[DebugInfo] Enabling constructor homing by default

Hi debug-info folks,

I've recently been experimenting with the -debug-info-kind=constructor
model for debug-info creation, which is leading to some significant
reductions in .debug_info on our large C++ benchmarks, which is great!
I see in PR46537 that there's a plan to eventually enable this by
default -- is this something we can target for LLVM12, or are there
outstanding issues?

While experimenting I was also interested to see that for DWARF and
constructor homing, we emit skeleton type definitions if functions
have an inlined copy in the translation unit. For example in [0] where
I've uploaded a couple of dexter tests for constructor homing, in
partial-type/main.cpp we get:

DW_TAG_class_type
  DW_AT_name ("foo")
  DW_AT_declaration (true)

  DW_TAG_subprogram
    DW_AT_linkage_name ("_ZNK3foo8asStringB5cxx11Ev")
    DW_AT_name ("asString")
    DW_AT_decl_file ("./theclass.h")
    DW_AT_decl_line (12)
    DW_AT_type (0x000014e6 "string")
    DW_AT_declaration (true)
    DW_AT_external (true)
    DW_AT_accessibility (DW_ACCESS_public)

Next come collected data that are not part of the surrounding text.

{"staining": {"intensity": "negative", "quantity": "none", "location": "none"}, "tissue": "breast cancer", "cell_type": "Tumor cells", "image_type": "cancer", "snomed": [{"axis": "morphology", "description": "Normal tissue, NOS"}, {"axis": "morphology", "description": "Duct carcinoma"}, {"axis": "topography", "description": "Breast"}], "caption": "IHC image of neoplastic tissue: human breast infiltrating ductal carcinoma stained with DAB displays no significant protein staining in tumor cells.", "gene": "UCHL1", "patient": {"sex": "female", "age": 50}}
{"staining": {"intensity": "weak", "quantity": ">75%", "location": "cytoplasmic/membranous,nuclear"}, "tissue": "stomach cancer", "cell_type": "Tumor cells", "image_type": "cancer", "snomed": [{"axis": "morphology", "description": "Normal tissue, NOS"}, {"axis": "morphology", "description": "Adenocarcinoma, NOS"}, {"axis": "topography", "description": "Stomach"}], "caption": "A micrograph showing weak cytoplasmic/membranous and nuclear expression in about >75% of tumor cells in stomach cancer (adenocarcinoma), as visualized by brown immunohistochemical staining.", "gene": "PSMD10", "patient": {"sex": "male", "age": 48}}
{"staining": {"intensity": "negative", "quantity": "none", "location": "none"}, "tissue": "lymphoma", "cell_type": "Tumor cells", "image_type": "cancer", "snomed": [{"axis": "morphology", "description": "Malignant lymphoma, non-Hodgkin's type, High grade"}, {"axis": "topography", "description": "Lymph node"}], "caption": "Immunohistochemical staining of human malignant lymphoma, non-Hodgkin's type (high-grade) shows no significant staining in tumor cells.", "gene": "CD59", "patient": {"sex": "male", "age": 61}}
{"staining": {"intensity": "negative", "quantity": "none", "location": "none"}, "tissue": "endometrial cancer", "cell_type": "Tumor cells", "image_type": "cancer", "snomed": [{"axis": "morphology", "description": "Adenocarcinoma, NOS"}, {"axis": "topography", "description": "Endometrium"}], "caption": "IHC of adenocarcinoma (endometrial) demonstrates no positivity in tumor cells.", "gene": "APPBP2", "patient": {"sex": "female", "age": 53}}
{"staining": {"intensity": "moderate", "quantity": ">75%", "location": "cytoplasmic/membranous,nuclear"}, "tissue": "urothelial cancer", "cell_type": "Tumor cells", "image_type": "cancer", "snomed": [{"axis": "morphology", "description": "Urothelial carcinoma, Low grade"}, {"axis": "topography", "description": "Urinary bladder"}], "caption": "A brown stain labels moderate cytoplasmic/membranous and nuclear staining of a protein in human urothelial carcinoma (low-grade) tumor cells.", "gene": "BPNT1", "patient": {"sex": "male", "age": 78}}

    DW_TAG_formal_parameter
      DW_AT_type (0x0000371b "const foo*")
      DW_AT_artificial (true)

    NULL

And as expected no further type information (aside from the
destructor, also inlined). It seems gdb and lldb are able to find the
full type definition even when there's a skeleton type. When exploring
this with Paul, we worried a bit that LTO could de-duplicate to the
skeleton type definition rather than the full one, is there protection
against that happening somewhere?

[0] https://reviews.llvm.org/D91648

Hi debug-info folks,

I've recently been experimenting with the -debug-info-kind=constructor
model for debug-info creation, which is leading to some significant
reductions in .debug_info on our large C++ benchmarks, which is great!
I see in PR46537 that there's a plan to eventually enable this by
default -- is this something we can target for LLVM12, or are there
outstanding issues?

There's some discussion around the issue found/patch proposed here:
https://reviews.llvm.org/D90719 - I hope we can fix libc++ instead of
adding a workaround in ctor homing itself.

While experimenting I was also interested to see that for DWARF and
constructor homing, we emit skeleton type definitions if functions
have an inlined copy in the translation unit. For example in [0] where
I've uploaded a couple of dexter tests for constructor homing, in
partial-type/main.cpp we get:

DW_TAG_class_type
  DW_AT_name ("foo")
  DW_AT_declaration (true)

  DW_TAG_subprogram
    DW_AT_linkage_name ("_ZNK3foo8asStringB5cxx11Ev")
    DW_AT_name ("asString")
    DW_AT_decl_file ("./theclass.h")
    DW_AT_decl_line (12)
    DW_AT_type (0x000014e6 "string")
    DW_AT_declaration (true)
    DW_AT_external (true)
    DW_AT_accessibility (DW_ACCESS_public)

    DW_TAG_formal_parameter
      DW_AT_type (0x0000371b "const foo*")
      DW_AT_artificial (true)

    NULL

And as expected no further type information (aside from the
destructor, also inlined). It seems gdb and lldb are able to find the
full type definition even when there's a skeleton type.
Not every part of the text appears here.